您现在有一个单一的矩阵乘法问题（AA * VV）即（4096 * 200）x48乘以48x48得出（4096 * 200）x48的结果。这个结果有一个长度为4096 * 200的列向量，其中包含您试图执行的单个矩阵向量乘法的200个结果。每列* 48列的200个结果结合起来，可以为您提供原始问题所产生的所有结果。第一列将包含的[V0]乘以每个200点A矩阵的结果，第二列将包含的[V1]乘以每个200点A矩阵的结果等

一旦你安排你这样的数据，使用CUBLAS Sgemm应该是GPU上最快的方法。

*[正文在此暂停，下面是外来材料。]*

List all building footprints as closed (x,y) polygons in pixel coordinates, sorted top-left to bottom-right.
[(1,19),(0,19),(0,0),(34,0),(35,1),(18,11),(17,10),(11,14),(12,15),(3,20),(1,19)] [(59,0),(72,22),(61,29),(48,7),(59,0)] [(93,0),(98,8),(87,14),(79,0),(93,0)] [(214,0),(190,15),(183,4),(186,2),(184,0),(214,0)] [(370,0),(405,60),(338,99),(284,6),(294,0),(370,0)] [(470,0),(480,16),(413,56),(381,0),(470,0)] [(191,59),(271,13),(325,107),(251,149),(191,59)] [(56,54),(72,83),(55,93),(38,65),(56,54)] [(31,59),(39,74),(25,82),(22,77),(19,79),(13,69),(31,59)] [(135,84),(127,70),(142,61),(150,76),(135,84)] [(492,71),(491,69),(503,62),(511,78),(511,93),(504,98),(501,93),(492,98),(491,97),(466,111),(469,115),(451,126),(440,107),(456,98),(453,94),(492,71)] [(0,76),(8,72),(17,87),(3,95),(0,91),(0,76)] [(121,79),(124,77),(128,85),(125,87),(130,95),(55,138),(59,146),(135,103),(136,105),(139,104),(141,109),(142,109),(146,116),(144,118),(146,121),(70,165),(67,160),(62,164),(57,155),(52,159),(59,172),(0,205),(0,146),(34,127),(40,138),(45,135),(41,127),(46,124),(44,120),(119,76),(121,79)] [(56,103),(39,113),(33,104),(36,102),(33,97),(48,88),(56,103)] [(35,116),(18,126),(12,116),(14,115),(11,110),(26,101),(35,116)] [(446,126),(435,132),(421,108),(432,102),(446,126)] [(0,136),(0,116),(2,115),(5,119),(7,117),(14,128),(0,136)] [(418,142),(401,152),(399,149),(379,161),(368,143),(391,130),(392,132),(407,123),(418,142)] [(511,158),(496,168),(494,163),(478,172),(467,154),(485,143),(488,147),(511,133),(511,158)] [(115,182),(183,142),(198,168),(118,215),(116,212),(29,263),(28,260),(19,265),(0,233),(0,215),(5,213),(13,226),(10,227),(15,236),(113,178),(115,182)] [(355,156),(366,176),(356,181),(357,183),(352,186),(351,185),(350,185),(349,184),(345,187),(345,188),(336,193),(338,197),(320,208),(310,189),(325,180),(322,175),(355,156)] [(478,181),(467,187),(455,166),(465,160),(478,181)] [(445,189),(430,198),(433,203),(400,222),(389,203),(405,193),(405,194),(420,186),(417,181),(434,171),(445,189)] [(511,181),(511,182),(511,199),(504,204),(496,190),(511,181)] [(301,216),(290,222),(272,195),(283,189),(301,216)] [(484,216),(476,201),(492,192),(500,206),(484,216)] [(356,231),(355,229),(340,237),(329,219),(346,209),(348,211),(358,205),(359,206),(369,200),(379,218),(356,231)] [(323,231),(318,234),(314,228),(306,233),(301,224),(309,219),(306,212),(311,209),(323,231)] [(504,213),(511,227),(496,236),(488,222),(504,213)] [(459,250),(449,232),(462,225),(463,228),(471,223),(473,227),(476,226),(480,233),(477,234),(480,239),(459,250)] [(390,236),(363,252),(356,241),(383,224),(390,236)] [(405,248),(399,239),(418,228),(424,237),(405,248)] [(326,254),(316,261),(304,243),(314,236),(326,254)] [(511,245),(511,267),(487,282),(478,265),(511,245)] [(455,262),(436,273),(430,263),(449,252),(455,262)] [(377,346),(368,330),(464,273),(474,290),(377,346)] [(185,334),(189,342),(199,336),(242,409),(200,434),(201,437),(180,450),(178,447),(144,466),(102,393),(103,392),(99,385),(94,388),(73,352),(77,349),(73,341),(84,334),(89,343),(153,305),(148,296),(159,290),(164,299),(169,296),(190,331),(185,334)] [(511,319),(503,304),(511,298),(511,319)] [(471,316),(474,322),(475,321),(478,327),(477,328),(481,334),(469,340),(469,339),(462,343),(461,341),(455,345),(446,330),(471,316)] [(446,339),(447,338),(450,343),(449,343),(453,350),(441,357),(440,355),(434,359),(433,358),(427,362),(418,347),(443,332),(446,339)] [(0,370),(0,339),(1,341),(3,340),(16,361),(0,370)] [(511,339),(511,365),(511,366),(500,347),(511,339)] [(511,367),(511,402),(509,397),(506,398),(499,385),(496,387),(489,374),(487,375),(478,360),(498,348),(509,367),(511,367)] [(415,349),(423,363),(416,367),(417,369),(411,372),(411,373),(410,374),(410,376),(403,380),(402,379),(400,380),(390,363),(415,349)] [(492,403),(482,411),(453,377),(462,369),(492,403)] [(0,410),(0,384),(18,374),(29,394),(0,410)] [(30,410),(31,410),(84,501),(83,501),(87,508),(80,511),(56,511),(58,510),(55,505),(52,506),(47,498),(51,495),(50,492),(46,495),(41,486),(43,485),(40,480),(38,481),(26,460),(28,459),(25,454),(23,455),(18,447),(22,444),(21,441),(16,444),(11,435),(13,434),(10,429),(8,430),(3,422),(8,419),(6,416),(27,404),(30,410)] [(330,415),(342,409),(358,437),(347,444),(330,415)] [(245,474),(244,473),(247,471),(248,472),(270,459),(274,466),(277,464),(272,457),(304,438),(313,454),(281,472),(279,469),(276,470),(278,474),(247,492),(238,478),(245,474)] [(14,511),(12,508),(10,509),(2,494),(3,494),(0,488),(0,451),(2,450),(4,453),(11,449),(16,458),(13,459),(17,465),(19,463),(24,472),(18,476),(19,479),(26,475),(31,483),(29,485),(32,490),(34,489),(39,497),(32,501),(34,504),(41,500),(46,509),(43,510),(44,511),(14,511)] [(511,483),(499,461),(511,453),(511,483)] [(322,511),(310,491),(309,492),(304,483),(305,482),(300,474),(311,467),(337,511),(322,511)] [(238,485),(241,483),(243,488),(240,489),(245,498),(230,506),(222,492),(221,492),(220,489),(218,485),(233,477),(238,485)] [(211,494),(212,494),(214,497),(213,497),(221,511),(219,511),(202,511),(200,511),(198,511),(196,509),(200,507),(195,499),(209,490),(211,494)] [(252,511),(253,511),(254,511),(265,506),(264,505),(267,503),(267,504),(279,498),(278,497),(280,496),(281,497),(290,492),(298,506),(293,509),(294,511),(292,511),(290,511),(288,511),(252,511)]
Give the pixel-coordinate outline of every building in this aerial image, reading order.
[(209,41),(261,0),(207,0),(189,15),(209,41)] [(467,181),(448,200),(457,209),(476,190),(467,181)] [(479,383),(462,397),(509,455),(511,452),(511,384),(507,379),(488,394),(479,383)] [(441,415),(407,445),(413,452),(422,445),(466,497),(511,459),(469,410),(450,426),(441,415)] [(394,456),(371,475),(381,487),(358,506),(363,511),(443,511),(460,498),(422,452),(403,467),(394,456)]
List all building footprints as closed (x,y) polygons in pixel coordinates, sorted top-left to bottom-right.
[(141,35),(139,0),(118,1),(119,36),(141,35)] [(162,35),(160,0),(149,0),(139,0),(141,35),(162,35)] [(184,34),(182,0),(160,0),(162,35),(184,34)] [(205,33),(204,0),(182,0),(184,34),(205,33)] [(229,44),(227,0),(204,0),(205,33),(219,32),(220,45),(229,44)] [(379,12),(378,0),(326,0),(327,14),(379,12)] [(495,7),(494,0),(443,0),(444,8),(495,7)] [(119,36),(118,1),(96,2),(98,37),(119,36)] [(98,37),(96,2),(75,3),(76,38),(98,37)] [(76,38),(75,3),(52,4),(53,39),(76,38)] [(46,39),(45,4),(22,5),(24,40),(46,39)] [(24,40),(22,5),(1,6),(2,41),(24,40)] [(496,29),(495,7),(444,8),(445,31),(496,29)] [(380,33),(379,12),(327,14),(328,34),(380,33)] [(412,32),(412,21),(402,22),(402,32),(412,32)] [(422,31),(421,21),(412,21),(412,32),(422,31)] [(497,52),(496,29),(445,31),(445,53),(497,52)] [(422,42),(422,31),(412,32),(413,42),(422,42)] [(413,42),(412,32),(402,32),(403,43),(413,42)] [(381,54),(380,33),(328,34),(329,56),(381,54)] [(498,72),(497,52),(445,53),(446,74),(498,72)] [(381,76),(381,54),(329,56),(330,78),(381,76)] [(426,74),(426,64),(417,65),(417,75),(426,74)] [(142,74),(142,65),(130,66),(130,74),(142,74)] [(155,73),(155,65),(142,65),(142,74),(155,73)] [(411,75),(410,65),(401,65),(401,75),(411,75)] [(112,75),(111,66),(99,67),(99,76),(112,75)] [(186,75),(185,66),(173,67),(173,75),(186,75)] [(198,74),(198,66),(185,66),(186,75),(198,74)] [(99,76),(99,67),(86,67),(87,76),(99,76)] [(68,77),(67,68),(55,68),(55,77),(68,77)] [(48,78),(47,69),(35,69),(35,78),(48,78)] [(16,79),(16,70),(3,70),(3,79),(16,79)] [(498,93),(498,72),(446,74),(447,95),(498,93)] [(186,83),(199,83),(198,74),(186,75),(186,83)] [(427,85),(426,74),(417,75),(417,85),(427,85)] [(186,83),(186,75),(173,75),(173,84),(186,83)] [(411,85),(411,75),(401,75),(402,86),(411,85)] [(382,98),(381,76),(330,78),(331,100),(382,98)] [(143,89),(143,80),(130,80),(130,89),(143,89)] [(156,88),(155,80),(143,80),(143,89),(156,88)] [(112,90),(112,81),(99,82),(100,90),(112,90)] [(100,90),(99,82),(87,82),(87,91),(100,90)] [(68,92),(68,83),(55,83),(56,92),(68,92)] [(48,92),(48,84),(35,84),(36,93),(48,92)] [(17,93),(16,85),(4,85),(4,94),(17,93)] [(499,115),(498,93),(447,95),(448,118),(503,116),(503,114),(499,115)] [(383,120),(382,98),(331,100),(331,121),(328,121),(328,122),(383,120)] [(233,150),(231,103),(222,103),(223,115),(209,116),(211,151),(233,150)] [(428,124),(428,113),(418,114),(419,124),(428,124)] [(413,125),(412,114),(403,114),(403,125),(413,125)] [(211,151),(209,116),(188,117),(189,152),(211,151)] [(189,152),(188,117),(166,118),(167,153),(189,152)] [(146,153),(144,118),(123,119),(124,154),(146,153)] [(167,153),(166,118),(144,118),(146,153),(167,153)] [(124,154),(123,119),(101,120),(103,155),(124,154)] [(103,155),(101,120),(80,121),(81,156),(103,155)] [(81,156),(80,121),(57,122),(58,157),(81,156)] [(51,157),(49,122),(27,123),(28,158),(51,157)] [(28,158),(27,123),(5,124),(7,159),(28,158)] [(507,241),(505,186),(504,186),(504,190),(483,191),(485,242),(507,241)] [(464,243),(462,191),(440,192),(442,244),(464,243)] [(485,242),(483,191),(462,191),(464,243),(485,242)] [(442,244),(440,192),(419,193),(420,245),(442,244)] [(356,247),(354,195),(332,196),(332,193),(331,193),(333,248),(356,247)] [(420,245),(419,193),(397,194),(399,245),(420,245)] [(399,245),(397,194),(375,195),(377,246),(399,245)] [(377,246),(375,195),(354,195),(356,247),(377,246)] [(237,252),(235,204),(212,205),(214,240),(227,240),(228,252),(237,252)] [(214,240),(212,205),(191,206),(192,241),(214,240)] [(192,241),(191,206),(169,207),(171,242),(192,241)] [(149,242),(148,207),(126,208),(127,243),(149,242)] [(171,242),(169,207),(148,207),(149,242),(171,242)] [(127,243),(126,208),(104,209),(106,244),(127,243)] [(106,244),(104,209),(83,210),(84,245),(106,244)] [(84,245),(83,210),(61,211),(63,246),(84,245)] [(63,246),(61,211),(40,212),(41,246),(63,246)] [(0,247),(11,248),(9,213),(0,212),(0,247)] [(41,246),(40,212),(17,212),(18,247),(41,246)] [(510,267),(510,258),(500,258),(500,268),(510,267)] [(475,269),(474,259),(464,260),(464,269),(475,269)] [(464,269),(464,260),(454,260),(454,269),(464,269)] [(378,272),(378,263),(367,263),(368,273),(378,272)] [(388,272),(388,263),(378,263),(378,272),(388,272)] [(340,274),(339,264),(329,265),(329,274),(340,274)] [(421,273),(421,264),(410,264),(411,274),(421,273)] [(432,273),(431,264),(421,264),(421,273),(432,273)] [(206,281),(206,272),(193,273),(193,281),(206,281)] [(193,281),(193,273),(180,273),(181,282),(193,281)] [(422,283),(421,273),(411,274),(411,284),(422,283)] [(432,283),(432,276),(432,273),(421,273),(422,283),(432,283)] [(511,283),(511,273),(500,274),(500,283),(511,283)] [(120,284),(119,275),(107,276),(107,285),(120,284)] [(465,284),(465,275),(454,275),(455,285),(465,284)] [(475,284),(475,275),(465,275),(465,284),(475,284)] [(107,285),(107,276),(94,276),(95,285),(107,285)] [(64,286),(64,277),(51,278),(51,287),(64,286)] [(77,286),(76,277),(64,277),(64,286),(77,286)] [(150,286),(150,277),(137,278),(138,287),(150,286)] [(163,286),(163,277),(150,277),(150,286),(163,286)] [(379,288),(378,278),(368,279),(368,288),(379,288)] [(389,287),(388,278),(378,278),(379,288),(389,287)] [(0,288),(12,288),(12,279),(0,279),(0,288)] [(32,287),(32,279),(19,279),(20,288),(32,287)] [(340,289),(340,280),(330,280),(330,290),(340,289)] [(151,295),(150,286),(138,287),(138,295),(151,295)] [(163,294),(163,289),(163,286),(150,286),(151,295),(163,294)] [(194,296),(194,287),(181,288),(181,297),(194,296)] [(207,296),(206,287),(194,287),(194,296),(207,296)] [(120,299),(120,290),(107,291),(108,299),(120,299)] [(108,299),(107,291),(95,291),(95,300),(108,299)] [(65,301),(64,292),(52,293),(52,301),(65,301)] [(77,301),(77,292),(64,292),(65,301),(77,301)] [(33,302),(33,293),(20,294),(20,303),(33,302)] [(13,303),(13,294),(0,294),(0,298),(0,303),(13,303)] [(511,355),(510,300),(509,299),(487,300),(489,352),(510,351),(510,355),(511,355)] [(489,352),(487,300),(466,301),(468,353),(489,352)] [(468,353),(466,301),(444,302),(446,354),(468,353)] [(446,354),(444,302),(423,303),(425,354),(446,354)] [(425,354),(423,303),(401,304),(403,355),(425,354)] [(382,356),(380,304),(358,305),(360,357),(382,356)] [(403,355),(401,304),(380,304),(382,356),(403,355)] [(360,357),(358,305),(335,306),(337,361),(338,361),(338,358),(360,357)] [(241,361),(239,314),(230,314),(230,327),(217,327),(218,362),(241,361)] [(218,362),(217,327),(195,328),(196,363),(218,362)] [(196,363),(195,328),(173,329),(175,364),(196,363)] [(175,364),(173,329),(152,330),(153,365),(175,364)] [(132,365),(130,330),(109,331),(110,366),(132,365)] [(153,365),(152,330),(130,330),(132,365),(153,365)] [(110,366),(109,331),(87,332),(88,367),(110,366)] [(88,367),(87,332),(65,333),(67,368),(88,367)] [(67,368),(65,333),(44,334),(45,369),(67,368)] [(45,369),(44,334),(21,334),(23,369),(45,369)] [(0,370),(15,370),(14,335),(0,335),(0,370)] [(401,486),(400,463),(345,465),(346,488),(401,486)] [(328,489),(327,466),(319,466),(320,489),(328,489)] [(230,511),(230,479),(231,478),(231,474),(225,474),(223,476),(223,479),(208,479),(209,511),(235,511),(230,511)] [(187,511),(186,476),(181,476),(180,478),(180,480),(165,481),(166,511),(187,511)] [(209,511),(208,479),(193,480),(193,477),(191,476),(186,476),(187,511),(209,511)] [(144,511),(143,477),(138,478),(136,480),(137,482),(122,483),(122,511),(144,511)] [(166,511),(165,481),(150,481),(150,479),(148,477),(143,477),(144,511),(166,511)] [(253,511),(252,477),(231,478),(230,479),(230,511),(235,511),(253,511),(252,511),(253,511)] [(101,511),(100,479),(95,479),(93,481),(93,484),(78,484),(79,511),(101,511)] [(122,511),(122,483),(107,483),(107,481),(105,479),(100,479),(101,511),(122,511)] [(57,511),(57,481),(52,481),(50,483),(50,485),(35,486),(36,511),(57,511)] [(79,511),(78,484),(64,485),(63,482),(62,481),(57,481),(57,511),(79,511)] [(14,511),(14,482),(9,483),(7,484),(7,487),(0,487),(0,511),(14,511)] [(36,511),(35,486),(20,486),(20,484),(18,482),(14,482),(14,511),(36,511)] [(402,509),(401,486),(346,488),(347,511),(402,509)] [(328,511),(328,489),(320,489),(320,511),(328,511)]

请注意，CUBLAS预计底层存储是专栏，所以如果您要重新整理数据，您可能需要牢记这一点。有一个CUDA sample code for CUBLAS matrix multiplication。

在你的代码中看起来你实际上有2000 A矩阵，但是你的问题指的是200.我在我的答案中使用了200，但是这个概念和2000 A矩阵一样。